La baisse des délais de paiement est limitée par la conjoncture
Réalisé deux fois par an auprès de 3.900 entreprises réparties dans 22 pays, le dernier baromètre Atradius des pratiques de paiement montre que les retards de paiement découlant de la crise ont affecté par le biais des échanges des pays épargnés par la récession comme la Chine.
Le volet de l’enquête concernant la France fait état au premier semestre d’une durée moyenne de règlement de 31 jours sur le marché domestique et de 35 jours pour les clients étrangers. Dans le premier cas, on constate une amélioration notable (baisse de 4 jours) par rapport à l’enquête précédente due aux effets de la loi de modernisation de l’économie, alors que la durée moyenne de règlement sur les marchés étrangers s’est détériorée de 2 jours.
La dégradation de la conjoncture combinée à l’application de Bâle II par les banques a néanmoins entraîné un resserrement des conditions de crédit, obligeant les entreprises à rallonger leurs délais de paiement pour éviter des problèmes de trésorerie.
La moitié des entreprises françaises de l’échantillon ont ainsi été confrontées à un report de date d’échéance de certains clients durant les six derniers mois et 44% d’entre elles ont subi un paiement différé sans leur accord préalable; elles semblent cependant moins touchées par cette pratique que dans les autres pays sur lesquels porte l’enquête (voir graphique).
La durée moyenne du crédit clients s’élevait à 39 jours au premier semestre en France contre 43 jours en Europe et 46 jours dans le reste du monde; cette moyenne reflète cependant des situations disparates puisque cette durée va de 27 en Allemagne, pays le plus vertueux, à 83 jours en Italie.

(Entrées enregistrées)
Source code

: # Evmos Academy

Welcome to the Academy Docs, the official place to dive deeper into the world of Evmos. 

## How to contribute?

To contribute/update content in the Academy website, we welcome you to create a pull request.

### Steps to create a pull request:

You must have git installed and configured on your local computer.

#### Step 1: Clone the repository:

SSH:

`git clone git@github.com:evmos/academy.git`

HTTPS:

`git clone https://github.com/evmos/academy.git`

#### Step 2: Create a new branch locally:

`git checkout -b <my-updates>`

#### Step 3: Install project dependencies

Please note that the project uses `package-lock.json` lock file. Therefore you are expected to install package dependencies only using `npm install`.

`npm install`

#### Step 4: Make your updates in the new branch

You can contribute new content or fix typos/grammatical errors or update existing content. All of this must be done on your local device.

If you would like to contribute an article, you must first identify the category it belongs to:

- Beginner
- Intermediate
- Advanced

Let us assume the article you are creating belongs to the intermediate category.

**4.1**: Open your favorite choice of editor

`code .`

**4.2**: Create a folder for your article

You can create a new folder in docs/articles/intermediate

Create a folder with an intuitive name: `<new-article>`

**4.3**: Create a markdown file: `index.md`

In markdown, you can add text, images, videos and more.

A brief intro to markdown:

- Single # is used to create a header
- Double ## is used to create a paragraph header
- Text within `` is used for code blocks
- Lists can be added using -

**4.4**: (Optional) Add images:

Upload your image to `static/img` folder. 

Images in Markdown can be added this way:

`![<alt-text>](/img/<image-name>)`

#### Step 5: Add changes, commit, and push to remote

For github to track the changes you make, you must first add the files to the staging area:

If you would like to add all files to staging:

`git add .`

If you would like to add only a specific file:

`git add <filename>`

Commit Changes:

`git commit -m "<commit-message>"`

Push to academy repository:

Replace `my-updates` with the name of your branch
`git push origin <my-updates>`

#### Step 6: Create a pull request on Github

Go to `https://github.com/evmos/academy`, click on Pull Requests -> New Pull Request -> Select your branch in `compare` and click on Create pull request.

» **Consigne**:
Recopiez le passage de l'article sur les délais de paiement compris entre « La baisse des » et « comme la Chine. », bornes incluses.

» **Corrigé**:
La baisse des délais de paiement est limitée par la conjoncture
Réalisé deux fois par an auprès de 3.900 entreprises réparties dans 22 pays, le dernier baromètre Atradius des pratiques de paiement montre que les retards de paiement découlant de la crise ont affecté par le biais des échanges des pays épargnés par la récession comme la Chine.